>>>

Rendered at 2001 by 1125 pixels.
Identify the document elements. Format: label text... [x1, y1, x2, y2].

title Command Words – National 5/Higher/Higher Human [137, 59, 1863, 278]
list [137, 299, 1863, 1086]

<<<
>>>

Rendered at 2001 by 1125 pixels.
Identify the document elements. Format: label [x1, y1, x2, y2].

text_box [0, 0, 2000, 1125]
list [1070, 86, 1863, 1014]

<<<

# ACTION ITEM
Above are the lines; repeat exactly the ones from the line containing "Identify the document elements. Format: label text..." down to the line containing "list [137, 299, 1863, 1086]", both inclusive.

# WRITTEN RESPONSE
Identify the document elements. Format: label text... [x1, y1, x2, y2].

title Command Words – National 5/Higher/Higher Human [137, 59, 1863, 278]
list [137, 299, 1863, 1086]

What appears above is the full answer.